Eu somente continha a minha indignação diante da presença do senhor Ernesto Araújo à frente do Itamaraty em respeito a Vossa Excelência. Todavia, quando assisti a uma entrevista do cidadão Olavo de Carvalho à BBC (https://www.youtube.com/watch?v=HZwWcy4UTDU), na qual ele se apresenta como responsável político pela nomeação do senhor Ernesto Araújo, eu passei a considerar que devo lutar para livrar Vossa Excelência de semelhante má companhia. Esse Olavo de Carvalho está auto-exilado nos EUA (do que vive?), de onde quer fazer parecer que governa o Brasil, ofendendo brasileiros, dizendo impropérios e palavrões contra altos dignatários da República, inclusive honrados generais do Exército brasileiro. Não estranha que seja o líder espiritual do senhor Ernesto Araújo.
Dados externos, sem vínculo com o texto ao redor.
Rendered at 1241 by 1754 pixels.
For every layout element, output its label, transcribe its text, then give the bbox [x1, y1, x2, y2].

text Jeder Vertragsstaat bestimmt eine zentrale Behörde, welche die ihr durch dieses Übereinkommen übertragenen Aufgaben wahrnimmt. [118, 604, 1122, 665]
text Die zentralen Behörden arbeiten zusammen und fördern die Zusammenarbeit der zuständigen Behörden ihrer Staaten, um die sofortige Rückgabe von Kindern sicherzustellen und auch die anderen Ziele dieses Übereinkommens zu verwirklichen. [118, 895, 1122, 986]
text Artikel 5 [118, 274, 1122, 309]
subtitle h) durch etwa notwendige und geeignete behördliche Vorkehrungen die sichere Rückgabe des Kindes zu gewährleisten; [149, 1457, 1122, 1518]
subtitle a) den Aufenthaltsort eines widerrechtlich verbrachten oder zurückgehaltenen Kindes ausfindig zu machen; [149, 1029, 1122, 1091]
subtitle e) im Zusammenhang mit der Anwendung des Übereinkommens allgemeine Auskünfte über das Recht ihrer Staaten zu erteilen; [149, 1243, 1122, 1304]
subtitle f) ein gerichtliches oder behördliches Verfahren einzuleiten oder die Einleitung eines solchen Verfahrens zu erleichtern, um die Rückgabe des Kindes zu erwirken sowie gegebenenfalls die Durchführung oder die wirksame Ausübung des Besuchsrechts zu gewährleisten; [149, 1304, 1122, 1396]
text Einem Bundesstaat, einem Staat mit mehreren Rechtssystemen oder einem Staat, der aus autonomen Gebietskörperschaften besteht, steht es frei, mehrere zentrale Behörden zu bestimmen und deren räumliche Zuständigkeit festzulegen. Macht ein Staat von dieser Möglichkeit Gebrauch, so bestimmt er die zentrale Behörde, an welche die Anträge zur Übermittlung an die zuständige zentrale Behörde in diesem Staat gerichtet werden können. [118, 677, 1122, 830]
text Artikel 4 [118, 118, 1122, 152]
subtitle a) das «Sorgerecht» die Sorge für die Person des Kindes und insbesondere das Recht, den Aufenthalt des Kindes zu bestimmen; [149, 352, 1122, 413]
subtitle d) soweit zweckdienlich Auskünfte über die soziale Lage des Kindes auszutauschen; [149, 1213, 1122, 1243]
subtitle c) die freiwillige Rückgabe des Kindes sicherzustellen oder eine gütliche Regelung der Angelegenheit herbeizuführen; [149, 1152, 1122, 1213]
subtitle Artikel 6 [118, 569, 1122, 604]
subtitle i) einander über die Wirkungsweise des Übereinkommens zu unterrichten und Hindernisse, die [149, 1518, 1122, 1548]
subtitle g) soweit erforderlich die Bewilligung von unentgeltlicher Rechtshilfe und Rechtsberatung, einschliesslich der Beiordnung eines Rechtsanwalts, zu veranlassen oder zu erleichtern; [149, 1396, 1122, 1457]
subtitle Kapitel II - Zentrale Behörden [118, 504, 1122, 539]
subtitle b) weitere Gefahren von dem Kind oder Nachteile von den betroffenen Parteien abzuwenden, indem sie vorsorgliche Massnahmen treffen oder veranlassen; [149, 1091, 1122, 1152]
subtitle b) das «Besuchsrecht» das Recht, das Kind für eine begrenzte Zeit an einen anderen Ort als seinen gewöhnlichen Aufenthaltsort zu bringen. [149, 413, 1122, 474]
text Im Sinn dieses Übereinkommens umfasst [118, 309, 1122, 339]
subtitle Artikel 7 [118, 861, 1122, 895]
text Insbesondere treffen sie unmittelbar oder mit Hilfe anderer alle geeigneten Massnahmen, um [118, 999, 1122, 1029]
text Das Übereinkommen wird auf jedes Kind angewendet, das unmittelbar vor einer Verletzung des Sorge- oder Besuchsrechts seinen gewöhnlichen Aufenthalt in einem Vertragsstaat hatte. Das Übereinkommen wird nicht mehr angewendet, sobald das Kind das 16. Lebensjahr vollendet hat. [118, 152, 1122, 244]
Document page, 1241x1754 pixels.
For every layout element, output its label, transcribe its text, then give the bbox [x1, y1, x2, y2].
Senhor Presidente, lutarei todos os dias para que o senhor Ernesto Araújo desocupe a sagrada cadeira honrada por grandes brasileiros que comandaram a Casa de Rio Branco.
Somente quem não conheça a minha história e a dos meus antepassados possa imaginar esta correspondência a Vossa Excelência e as medidas que dela se seguirão sejam desproporcionais à força deste humilde senador, um Davi diante do Golias da internacional de extrema direita que capturou a Casa de Rio Branco em prejuízo do interesse nacional, da economia e da paz em Roraima e na América do Sul.
Venho de longe. Recebo dos meus antepassados o legado de compromisso de vida e de morte com o povo roraimense e brasileiro. O meu bisavô, Coronel Mota, educador e Juiz de Paz, foi o primeiro prefeito de Boa Vista. O seu primeiro filho, o tio Vítor, morreu lutando pelo território nacional contra os ingleses. Junto a ele estava o meu avô, Pedro Rodrigues, o último comandante do Forte São Joaquim do Rio Branco.
Nasci numa comunidade indígena. Aprendi com a minha mãe, Ana, índia Macuxi, e com o meu pai, o vaqueiro Tuxaua Pereira, a amar as pessoas e a ter coragem na vida. Os meus antepassados arriscaram tudo para defender o povo de Roraima e o interesse nacional e um deles, o tio Vítor, perdeu a vida pela nobre causa da Pátria.
Eu honrarei os meus antepassados lutando contra a dominação colonialista do território brasileiro, manchado de vergonha pela presença boçal do Secretário de Estado dos EUA com as bênçãos genuflexas do mais indigno ocupante da chancelaria brasileira em toda a nossa história.
Receba Vossa Excelência os meus sinceros votos de respeito, elevada estima e distinta consideração, e continue contando com o meu apoio no Congresso Nacional para as medidas que consultem o interesse nacional.